Kita punya alasan utama: privasi. Tak enak bila kehidupan di balik pagar tampak dari jalan. Yang saya sebut kehidupan bukan cuma orang bersila dengan hotpants tetapi juga kursi tamu dan TV — bahkan mobil.
Setelah privasi, alasannya adalah keamanan. Yang termasuk dalam keamanan adalah kenyamanan karena menyangkut pengamen dan pencari sumbangan yang memprioritaskan pintu rumah yang terbuka. Pintu terbuka akan lebih terlihat jika tak dihalangi pagar bertabir.
Alasan lain? Umumnya rumah berhalaman sempit sehingga jarak pintu atau jendela dengan jalan kadang cuma dua meter. Tapi bukankah sejak dulu pun banyak rumah begitu, mengapa penghuni tak perlu memasang tabir pagar?

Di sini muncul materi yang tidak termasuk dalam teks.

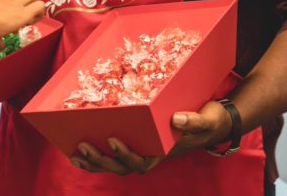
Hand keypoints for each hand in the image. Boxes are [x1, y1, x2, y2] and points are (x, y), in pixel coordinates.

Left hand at [68, 99, 233, 175]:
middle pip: (122, 166)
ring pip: (114, 165)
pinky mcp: (136, 146)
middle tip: (83, 146)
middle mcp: (150, 156)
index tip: (112, 140)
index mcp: (163, 153)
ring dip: (94, 162)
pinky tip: (79, 152)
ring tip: (75, 154)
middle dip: (101, 159)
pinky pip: (113, 156)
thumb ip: (193, 122)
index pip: (141, 162)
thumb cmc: (207, 121)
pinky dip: (96, 156)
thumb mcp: (204, 120)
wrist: (210, 124)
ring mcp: (142, 153)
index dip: (125, 154)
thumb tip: (177, 120)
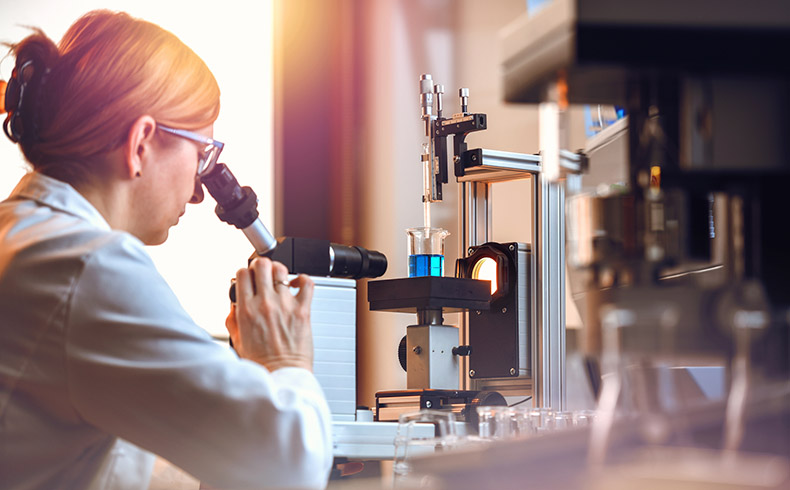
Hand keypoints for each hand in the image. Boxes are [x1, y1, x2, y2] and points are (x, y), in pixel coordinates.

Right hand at [225, 257, 313, 371]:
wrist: (282, 373)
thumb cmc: (262, 363)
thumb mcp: (237, 340)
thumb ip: (232, 320)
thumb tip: (234, 306)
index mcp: (246, 310)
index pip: (242, 274)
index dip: (245, 273)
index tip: (248, 278)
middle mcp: (265, 303)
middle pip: (262, 265)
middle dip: (261, 266)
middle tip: (263, 274)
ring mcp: (285, 305)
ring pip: (281, 270)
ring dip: (279, 271)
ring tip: (280, 279)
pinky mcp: (303, 310)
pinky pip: (307, 283)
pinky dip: (303, 279)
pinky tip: (298, 284)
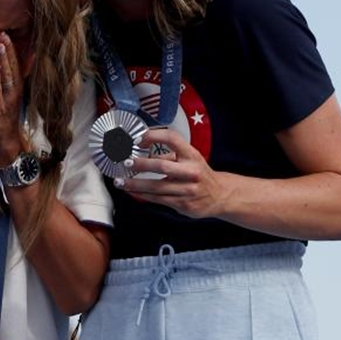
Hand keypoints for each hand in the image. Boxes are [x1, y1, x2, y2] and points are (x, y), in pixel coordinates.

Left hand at [0, 34, 25, 166]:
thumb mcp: (6, 91)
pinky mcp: (1, 108)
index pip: (11, 61)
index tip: (2, 30)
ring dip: (4, 60)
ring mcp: (9, 98)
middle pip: (11, 64)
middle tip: (1, 31)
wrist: (4, 137)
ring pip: (7, 75)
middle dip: (6, 48)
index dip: (8, 46)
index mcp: (13, 83)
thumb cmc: (2, 112)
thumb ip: (10, 75)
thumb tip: (22, 58)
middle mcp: (14, 88)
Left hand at [114, 127, 228, 218]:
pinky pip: (158, 199)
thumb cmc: (199, 174)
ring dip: (135, 184)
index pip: (172, 139)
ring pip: (156, 187)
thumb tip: (143, 151)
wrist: (219, 195)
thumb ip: (169, 155)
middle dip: (141, 164)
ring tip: (120, 181)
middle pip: (162, 166)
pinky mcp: (182, 203)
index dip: (154, 136)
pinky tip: (132, 191)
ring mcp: (187, 189)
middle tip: (126, 162)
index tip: (138, 138)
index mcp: (191, 155)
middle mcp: (191, 171)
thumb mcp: (190, 158)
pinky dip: (142, 195)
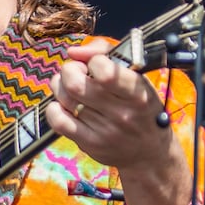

Sekarang desain pagar yang bagus di atas kertas pun akhirnya akan dimakan tabir. Mestinya sejak awal tukang las tak perlu repot, cukup membuat rangka pagar sederhana dengan sekian lubang sekrup.
Sebetulnya solusi tetap ada. Bangunlah pagar tembok sesuai ketentuan, tetapi lubangnya di bawah. Pelintas yang ingin melongok ke dalam harus jongkok atau merangkak.
Pagar-pagar di rumah kita adalah cerminan sosial kehidupan suatu wilayah. Dulu rumah orang “miskin” di kampung dan desa tak berpagar. Sekarang hanya orang makmur di cluster tertentu yang berani tak berpagar. Satpam, anjing, dan alarm siap menjaga. Bila perlu ditambah pagar virtual dari dukun.
Saya teringat komentar Fickry tahun lalu ketika saya memposting jambu air. Di Canberra, katanya, rumah tak boleh berpagar. Hasilnya “pekarangan sarat warna“.
Di sini? Sepatu dan sandal hilang duluan. Kucing tetangga lebih leluasa masuk-keluar. Tapi arsitektur mestinya bisa memberi solusi.